Task description —
Copy the following data word for word, with every line and space kept as it is.

-------- Dataset extract

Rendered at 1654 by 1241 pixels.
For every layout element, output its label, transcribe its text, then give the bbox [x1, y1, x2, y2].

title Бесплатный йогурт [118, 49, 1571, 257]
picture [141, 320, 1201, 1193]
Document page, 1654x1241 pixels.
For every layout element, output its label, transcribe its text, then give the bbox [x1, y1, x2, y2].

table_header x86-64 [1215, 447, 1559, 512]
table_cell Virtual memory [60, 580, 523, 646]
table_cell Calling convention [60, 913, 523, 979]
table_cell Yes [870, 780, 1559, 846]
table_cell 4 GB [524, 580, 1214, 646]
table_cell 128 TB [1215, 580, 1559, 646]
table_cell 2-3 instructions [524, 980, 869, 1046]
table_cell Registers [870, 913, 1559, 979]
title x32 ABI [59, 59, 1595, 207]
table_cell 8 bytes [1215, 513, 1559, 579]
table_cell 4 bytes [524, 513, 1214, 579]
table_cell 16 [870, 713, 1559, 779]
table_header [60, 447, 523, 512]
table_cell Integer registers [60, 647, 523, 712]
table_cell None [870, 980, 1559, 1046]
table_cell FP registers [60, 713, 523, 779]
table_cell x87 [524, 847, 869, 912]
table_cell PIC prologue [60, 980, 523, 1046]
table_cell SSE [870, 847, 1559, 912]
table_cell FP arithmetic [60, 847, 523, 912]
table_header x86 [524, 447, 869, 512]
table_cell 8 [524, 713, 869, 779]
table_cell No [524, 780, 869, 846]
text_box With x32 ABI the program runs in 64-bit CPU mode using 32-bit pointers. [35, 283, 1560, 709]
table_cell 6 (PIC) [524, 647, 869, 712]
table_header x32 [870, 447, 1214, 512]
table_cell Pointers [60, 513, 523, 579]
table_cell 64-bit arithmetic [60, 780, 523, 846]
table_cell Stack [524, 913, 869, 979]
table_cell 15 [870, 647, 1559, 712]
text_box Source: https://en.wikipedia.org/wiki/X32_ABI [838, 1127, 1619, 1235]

----------------

Reply —
Rendered at 1654 by 1241 pixels.
For every layout element, output its label, transcribe its text, then give the bbox [x1, y1, x2, y2].

title Бесплатный йогурт [118, 49, 1571, 257]
picture [141, 320, 1201, 1193]
Document page, 1654x1241 pixels.
For every layout element, output its label, transcribe its text, then give the bbox [x1, y1, x2, y2].

table_header x86-64 [1215, 447, 1559, 512]
table_cell Virtual memory [60, 580, 523, 646]
table_cell Calling convention [60, 913, 523, 979]
table_cell Yes [870, 780, 1559, 846]
table_cell 4 GB [524, 580, 1214, 646]
table_cell 128 TB [1215, 580, 1559, 646]
table_cell 2-3 instructions [524, 980, 869, 1046]
table_cell Registers [870, 913, 1559, 979]
title x32 ABI [59, 59, 1595, 207]
table_cell 8 bytes [1215, 513, 1559, 579]
table_cell 4 bytes [524, 513, 1214, 579]
table_cell 16 [870, 713, 1559, 779]
table_header [60, 447, 523, 512]
table_cell Integer registers [60, 647, 523, 712]
table_cell None [870, 980, 1559, 1046]
table_cell FP registers [60, 713, 523, 779]
table_cell x87 [524, 847, 869, 912]
table_cell PIC prologue [60, 980, 523, 1046]
table_cell SSE [870, 847, 1559, 912]
table_cell FP arithmetic [60, 847, 523, 912]
table_header x86 [524, 447, 869, 512]
table_cell 8 [524, 713, 869, 779]
table_cell No [524, 780, 869, 846]
text_box With x32 ABI the program runs in 64-bit CPU mode using 32-bit pointers. [35, 283, 1560, 709]
table_cell 6 (PIC) [524, 647, 869, 712]
table_header x32 [870, 447, 1214, 512]
table_cell Pointers [60, 513, 523, 579]
table_cell 64-bit arithmetic [60, 780, 523, 846]
table_cell Stack [524, 913, 869, 979]
table_cell 15 [870, 647, 1559, 712]
text_box Source: https://en.wikipedia.org/wiki/X32_ABI [838, 1127, 1619, 1235]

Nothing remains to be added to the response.